In a retrospective review of The Warlock of Firetop Mountain in Black Gate, Matthew David Surridge said "Modern games are more forgiving than Warlock, I think. Still, all in all, I think the book format may be best: there's a certain effect the mix of image and text gives you that I can't imagine in other formats. All told, I'm glad I picked the book up again. There's magic in Firetop Mountain yet."

==Other reviews==
- White Dwarf #83
- Review by Julia Margaret Meyers (1984) in Fantasy Review, August 1984
- Review by Jonathan Green (2012) in SFX, September 2012
- Jeux & Stratégie #26

==Sequels==
The title was followed by two sequels, one written by Ian Livingstone. The first, Return to Firetop Mountain (the 50th title in the Fighting Fantasy series), was published in 1992 to celebrate the 10th anniversary of the franchise. The second sequel, Legend of Zagor (the 54th title in the series), was written by Carl Sargent although it was credited to Livingstone. It differed from traditional gameplay in that the player could choose one of four characters. Sargent also wrote The Zagor Chronicles, which were also partly credited to Livingstone. It was a series of four novels published from 1993 to 1994. The warlock Zagor also appeared in the first Fighting Fantasy novel, The Trolltooth Wars (1989), by Steve Jackson.

==In other media==
A ZX Spectrum video game based on the book was released by Crystal Computing in 1984.

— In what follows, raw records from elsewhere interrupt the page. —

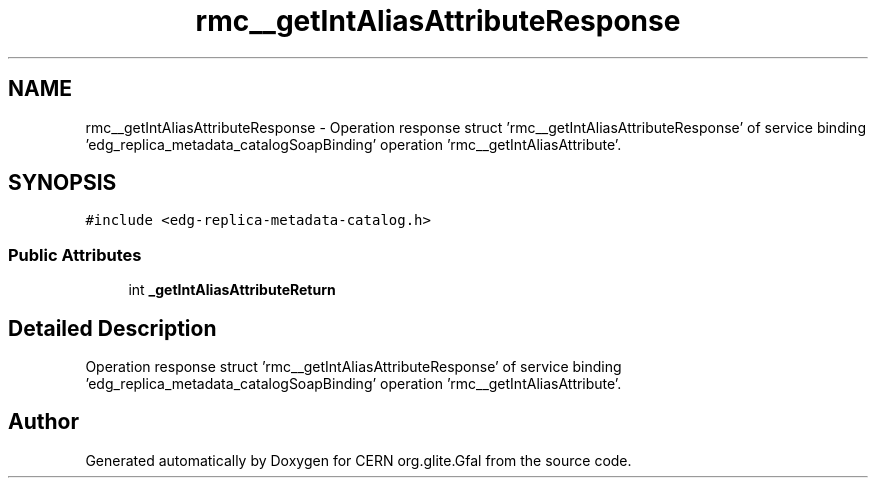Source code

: .TH "rmc__getIntAliasAttributeResponse" 3 "12 Apr 2011" "Version 1.90" "CERN org.glite.Gfal" \" -*- nroff -*-
.ad l
.nh
.SH NAME
rmc__getIntAliasAttributeResponse \- Operation response struct 'rmc__getIntAliasAttributeResponse' of service binding 'edg_replica_metadata_catalogSoapBinding' operation 'rmc__getIntAliasAttribute'.  

.PP
.SH SYNOPSIS
.br
.PP
\fC#include <edg-replica-metadata-catalog.h>\fP
.PP
.SS "Public Attributes"

.in +1c
.ti -1c
.RI "int \fB_getIntAliasAttributeReturn\fP"
.br
.in -1c
.SH "Detailed Description"
.PP 
Operation response struct 'rmc__getIntAliasAttributeResponse' of service binding 'edg_replica_metadata_catalogSoapBinding' operation 'rmc__getIntAliasAttribute'. 
.PP


.SH "Author"
.PP 
Generated automatically by Doxygen for CERN org.glite.Gfal from the source code.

The Warlock of Firetop Mountain boardgame, designed by Steve Jackson, was released in 1986 by Games Workshop. The game is based on the book, and players must navigate a maze and overcome monsters in a bid to be the first to open the Warlock's treasure chest.

The gamebook was also converted into a 40-page d20 System role-playing adventure by Jamie Wallis. It was published by Myriador in 2003 and reissued in pdf format by Greywood Publishing in 2008.

In 2009, Big Blue Bubble released an action-RPG for the Nintendo DS titled Fighting Fantasy: The Warlock of Firetop Mountain and based on the original title. In 2010, an electronic version of the title was released for the iPhone and iPad. When Big Blue Bubble later lost the license, all its apps were withdrawn. This gamebook has later been released by Tin Man Games.

On 10 February 2011 an Amazon Kindle edition of the title was launched by UK developer Worldweaver Ltd and in September 2011 a PSP and PlayStation 3 version was announced by UK developer Laughing Jackal.

On 30 October 2015 the Australian game developers Tin Man Games launched a Kickstarter project to develop a video game based on the book, which was released in 2016.

The gamebook was adapted into a role-playing adventure for the Advanced Fighting Fantasy system by Brett Schofield for Arion Games in 2016.

In July 2017 the British audio company FoxYason Music Productions, known for their work with Big Finish Productions, announced that they had obtained the licence to make an original audio drama based on The Warlock of Firetop Mountain. Sub-titled 'The Hero's Quest' the drama is written by David N. Smith and directed by Richard Fox and features many of the characters and locations from the original gamebook. The drama was released in September 2017 and features Toby Longworth as Zagor, Rachel Atkins as Vale Moonwing and Tim Treloar as Cassius Stormblade.